Erinnerung, sprich, S. 20
Thomas Mann hingegen bemüht sich um Einverständnis,
so daß die Erinnerung, wenn auch wohl belehrt darüber, daß die Brunnenteufe damit keineswegs ernstlich als ausgepeilt gelten darf, sich bei solchem Ur denn auch national beruhigen und zum persönlich-geschichtlichen Stillstand kommen mag.

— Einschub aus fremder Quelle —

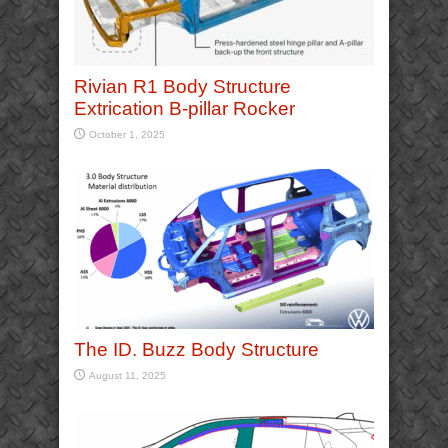
Rivian R1 Body Structure
Extrication B-pillar Rocker
October 1, 2025
The ID. Buzz Body Structure
August 11, 2025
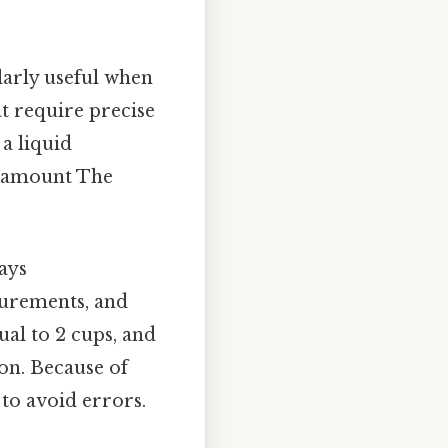
ularly useful when
t require precise
 a liquid
ht amount The
ways
surements, and
ual to 2 cups, and
ion. Because of
e to avoid errors.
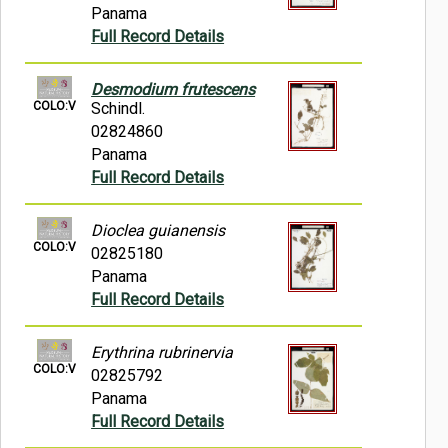
Panama
Full Record Details
Desmodium frutescens
COLO:V
Schindl.
02824860
Panama
Full Record Details
Dioclea guianensis
COLO:V
02825180
Panama
Full Record Details
Erythrina rubrinervia
COLO:V
02825792
Panama
Full Record Details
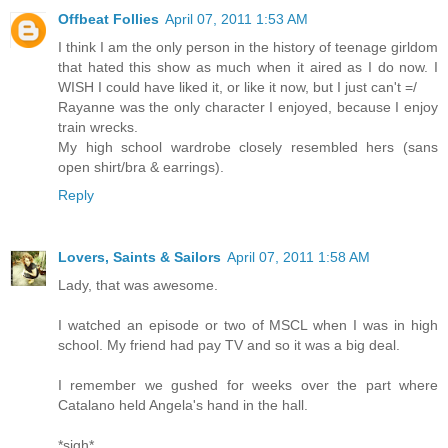
Offbeat Follies
April 07, 2011 1:53 AM
I think I am the only person in the history of teenage girldom
that hated this show as much when it aired as I do now. I
WISH I could have liked it, or like it now, but I just can't =/
Rayanne was the only character I enjoyed, because I enjoy
train wrecks.
My high school wardrobe closely resembled hers (sans
open shirt/bra & earrings).
Reply
Lovers, Saints & Sailors
April 07, 2011 1:58 AM
Lady, that was awesome.
I watched an episode or two of MSCL when I was in high
school. My friend had pay TV and so it was a big deal.
I remember we gushed for weeks over the part where
Catalano held Angela's hand in the hall.
*sigh*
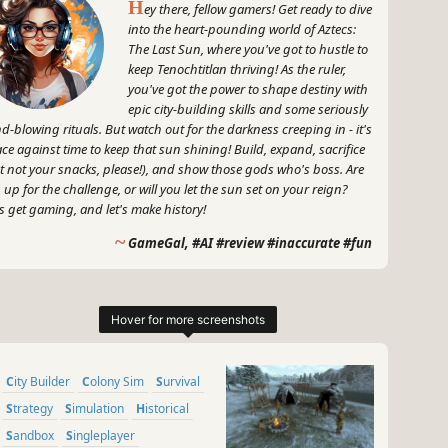
H
ey there, fellow gamers! Get ready to dive
into the heart-pounding world of Aztecs:
The Last Sun, where you've got to hustle to
keep Tenochtitlan thriving! As the ruler,
you've got the power to shape destiny with
epic city-building skills and some seriously
d-blowing rituals. But watch out for the darkness creeping in - it's
ace against time to keep that sun shining! Build, expand, sacrifice
t not your snacks, please!), and show those gods who's boss. Are
 up for the challenge, or will you let the sun set on your reign?
's get gaming, and let's make history!
~
GameGal, #AI #review #inaccurate #fun
City Builder
Colony Sim
Survival
Strategy
Simulation
Historical
Sandbox
Singleplayer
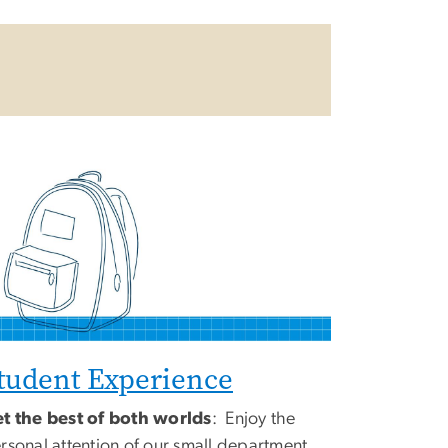
tudent Experience
t the best of both worlds
: Enjoy the
rsonal attention of our small department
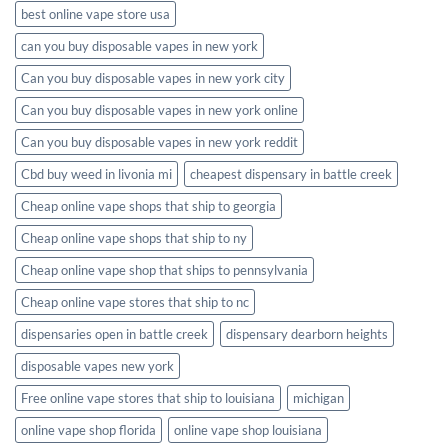
best online vape store usa
can you buy disposable vapes in new york
Can you buy disposable vapes in new york city
Can you buy disposable vapes in new york online
Can you buy disposable vapes in new york reddit
Cbd buy weed in livonia mi
cheapest dispensary in battle creek
Cheap online vape shops that ship to georgia
Cheap online vape shops that ship to ny
Cheap online vape shop that ships to pennsylvania
Cheap online vape stores that ship to nc
dispensaries open in battle creek
dispensary dearborn heights
disposable vapes new york
Free online vape stores that ship to louisiana
michigan
online vape shop florida
online vape shop louisiana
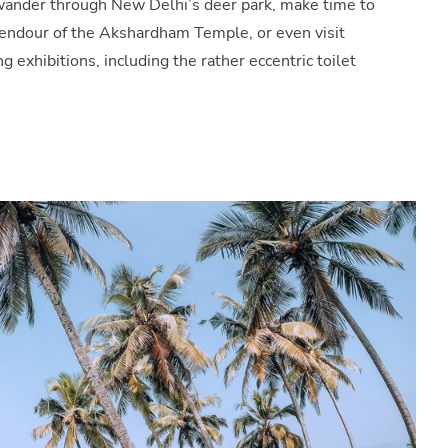
 wander through New Delhi’s deer park, make time to
endour of the Akshardham Temple, or even visit
ng exhibitions, including the rather eccentric toilet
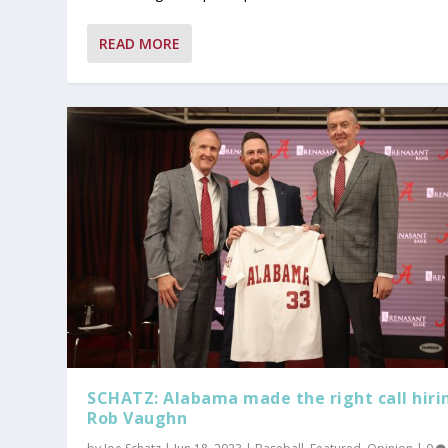
READ MORE
SCHATZ: Alabama made the right call hiri
Rob Vaughn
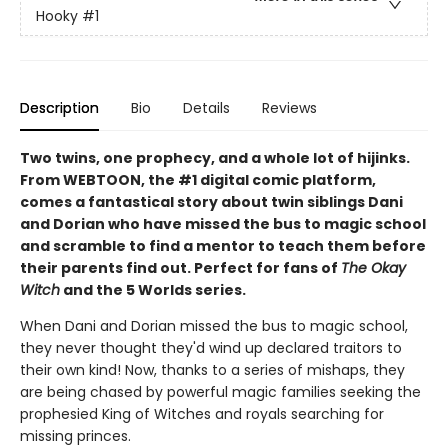
Hooky
#1
Description
Bio
Details
Reviews
Two twins, one prophecy, and a whole lot of hijinks.
From WEBTOON, the #1 digital comic platform,
comes a fantastical story about twin siblings Dani
and Dorian who have missed the bus to magic school
and scramble to find a mentor to teach them before
their parents find out. Perfect for fans of
The Okay
Witch
and the 5 Worlds series.
When Dani and Dorian missed the bus to magic school,
they never thought they'd wind up declared traitors to
their own kind! Now, thanks to a series of mishaps, they
are being chased by powerful magic families seeking the
prophesied King of Witches and royals searching for
missing princes.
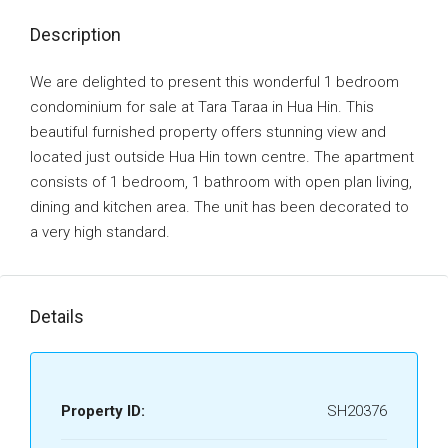
Description
We are delighted to present this wonderful 1 bedroom
condominium for sale at Tara Taraa in Hua Hin. This
beautiful furnished property offers stunning view and
located just outside Hua Hin town centre. The apartment
consists of 1 bedroom, 1 bathroom with open plan living,
dining and kitchen area. The unit has been decorated to
a very high standard.
Details
Property ID:
SH20376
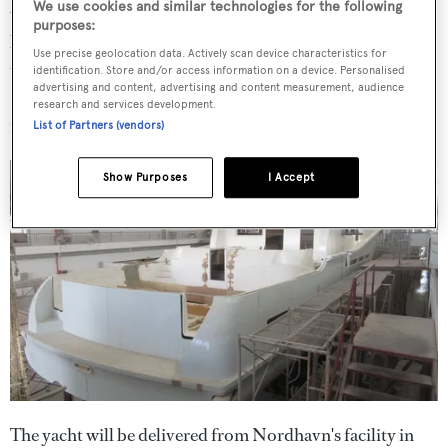
We use cookies and similar technologies for the following
windows characteristic of "current Nordhavns" as well as
purposes:
benefitting from improved performance and seakeeping
Use precise geolocation data. Actively scan device characteristics for
thanks to the extended waterline and prop shaft length.
identification. Store and/or access information on a device. Personalised
advertising and content, advertising and content measurement, audience
Key specs include a 6.8-metre beam and draft of 2.1
research and services development.
metres.
List of Partners (vendors)
Show Purposes
I Accept
The yacht will be delivered from Nordhavn's facility in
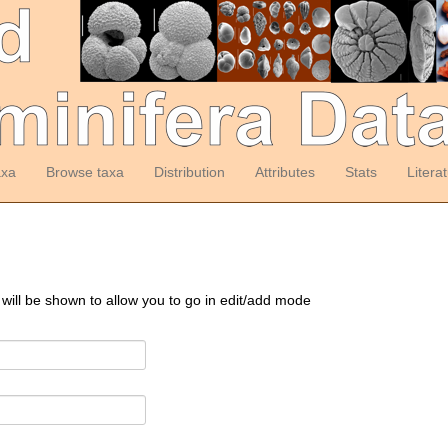
axa
Browse taxa
Distribution
Attributes
Stats
Litera
 will be shown to allow you to go in edit/add mode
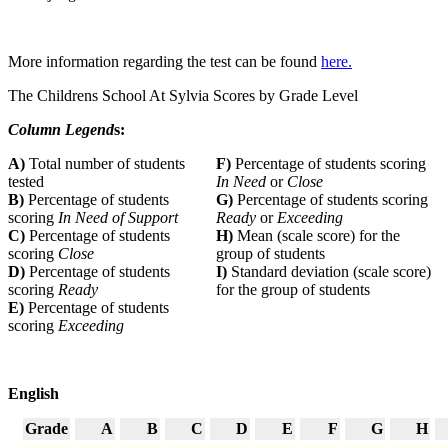
More information regarding the test can be found
here.
The Childrens School At Sylvia Scores by Grade Level
Column Legend
s:
A)
Total number of students
F)
Percentage of students scoring
tested
In Need
or
Close
B)
Percentage of students
G)
Percentage of students scoring
scoring
In Need of Support
Ready
or
Exceeding
C)
Percentage of students
H)
Mean (scale score) for the
scoring
Close
group of students
D)
Percentage of students
I)
Standard deviation (scale score)
scoring
Ready
for the group of students
E)
Percentage of students
scoring
Exceeding
English
Grade
A
B
C
D
E
F
G
H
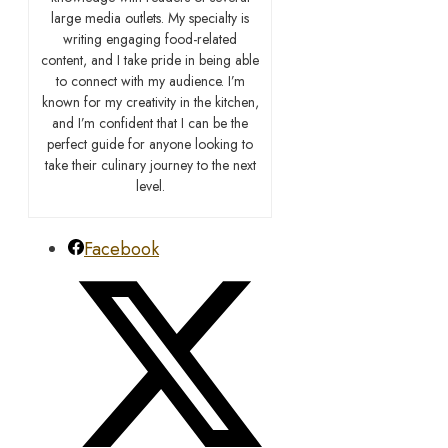
large media outlets. My specialty is
writing engaging food-related
content, and I take pride in being able
to connect with my audience. I’m
known for my creativity in the kitchen,
and I’m confident that I can be the
perfect guide for anyone looking to
take their culinary journey to the next
level.
Facebook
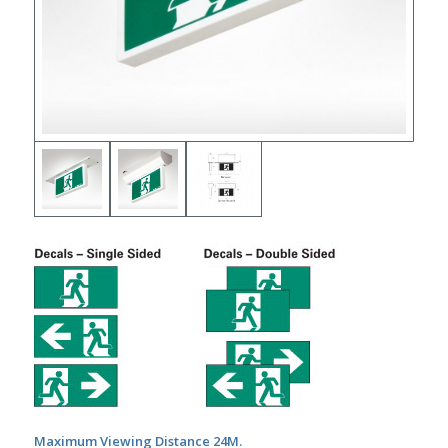
Maximum Viewing Distance 24M.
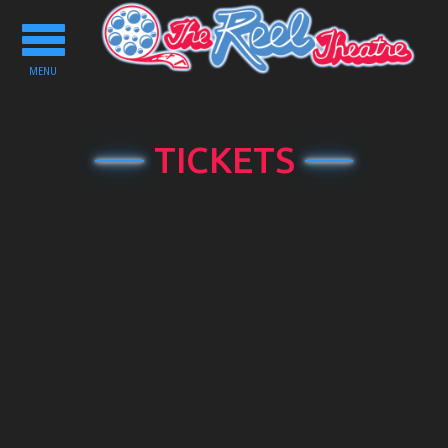
Toggle
navigation
MENU
TICKETS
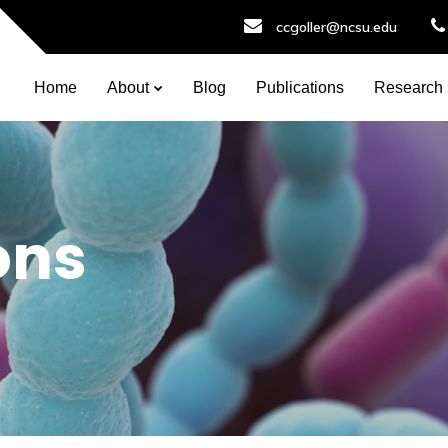
ccgoller@ncsu.edu
Home
About
Blog
Publications
Research
ons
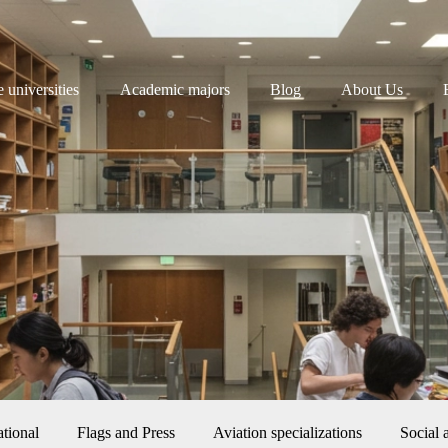
e universities
Academic majors
Blog
About Us
ational
Flags and Press
Aviation specializations
Social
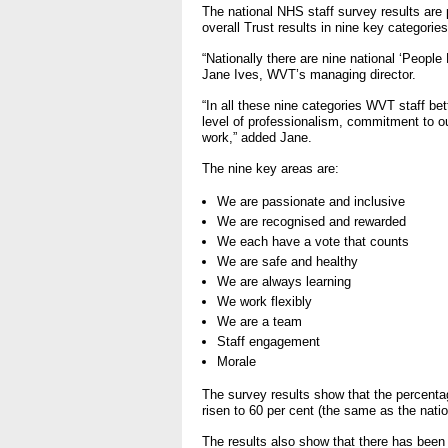
- Bribery statement
The national NHS staff survey results are
- Making a f
overall Trust results in nine key categorie
“Nationally there are nine national ‘Peopl
Freedom to Speak Up
Jane Ives, WVT’s managing director.
“In all these nine categories WVT staff bett
Equality, Diversity & Huma
level of professionalism, commitment to ou
work,” added Jane.
- E&D Our Duties
The nine key areas are:
- Equality Objectives
We are passionate and inclusive
- Equality Impact Assessm
We are recognised and rewarded
- Equality Performance
We each have a vote that counts
We are safe and healthy
Privacy notice
We are always learning
We work flexibly
- Mobile phones and device
We are a team
on use
Staff engagement
Morale
Environmental Impact
The survey results show that the percentag
risen to 60 per cent (the same as the nati
Finance
The results also show that there has been 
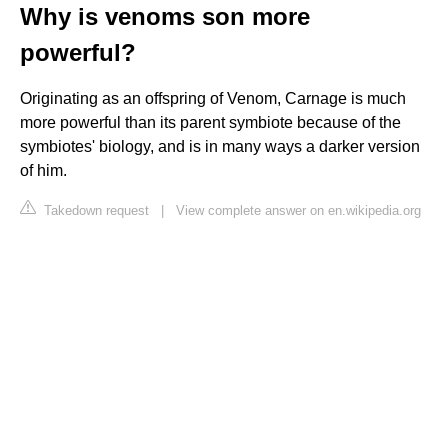
Why is venoms son more
powerful?
Originating as an offspring of Venom, Carnage is much
more powerful than its parent symbiote because of the
symbiotes' biology, and is in many ways a darker version
of him.
Takedown request
|
View complete answer on en.wikipedia.org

Thomas Mann, Die Geschichten Jaakobs, ebda., S. 10
Wo bei Nabokov Schwärze, unendliches Nichts, gegen das er die alleine persönliche Erinnerung an die „außerordentlichen Visionen dazwischen“ setzt, spricht Mann nicht nur vom komplett abstrakten, überdies administrativen „Nationalen“, sondern beginnt auch noch, das einzig mit übertragenen Geschichten gefüllte Nichts uns nahezu familiär zu machen:
Von dort nämlich [von Uru, dem „Ur der Chaldäer“, ANH] war vor längeren Zeiten (…) ein sinnender und innerlich beunruhigter Mann nebst seinem Weibe (…) und anderen Zugehörigen ausgezogen, um es dem Monde, der Gottheit von Ur, gleichzutun und zu wandern (…)
Thomas Mann, Die Geschichten Jaakobs, ebda., S. 11
Achten Sie, Freundin, auf die Funktion seines vertraulichen „nämlich“s, das rhetorisch eine Nähe des Schongewußten herstellt, das gewußt aber in Wahrheit nicht ist, sondern so nur vorgestellt wird. Kein Auge, das noch lebte, hat das Erzählte je gesehen, indessen sich Nabokov auf seine früheste, nämlich konkrete Erinnerung bezieht:
Wenn ich meine Kindheit erkunde (was nahezu der Erkundung der eigenen Ewigkeit gleichkommt), sehe ich das Erwachen des Bewußtseins als eine Reihe vereinzelter Helligkeiten, deren Abstände sich nach und nach verringern, bis lichte Wahrnehmungsblöcke entstehen, die dem Gedächtnis schlüpfrigen Halt bieten. Zählen und Sprechen hatte ich sehr früh und mehr oder weniger gleichzeitig gelernt, doch das innere Wissen, daß ich ich war und meine Eltern meine Eltern [waren], hat sich anscheinend erst später eingestellt und hing unmittelbar damit zusammen, daß ich ihr Alter im Verhältnis zu meinem begriff. Nach dem hellen Sonnenlicht und den ovalen Sonnenflecken unter den sich überlagernden Mustern grünen Laubes zu urteilen, die mein Gedächtnis überfluten, wenn ich diese Offenbarung denke, war es vielleicht am Geburtstag meiner Mutter im Spätsommer auf dem Land, und ich hatte Fragen gestellt und die Antworten abgewogen. All das ist genau, wie es dem biogenetischen Grundgesetz zufolge sein soll; der Anfang reflektierenden Bewußtseins im Gehirn unseres entferntesten Verwandten ist ganz gewiß mit dem Erwachen des Zeitsinns zusammengefallen.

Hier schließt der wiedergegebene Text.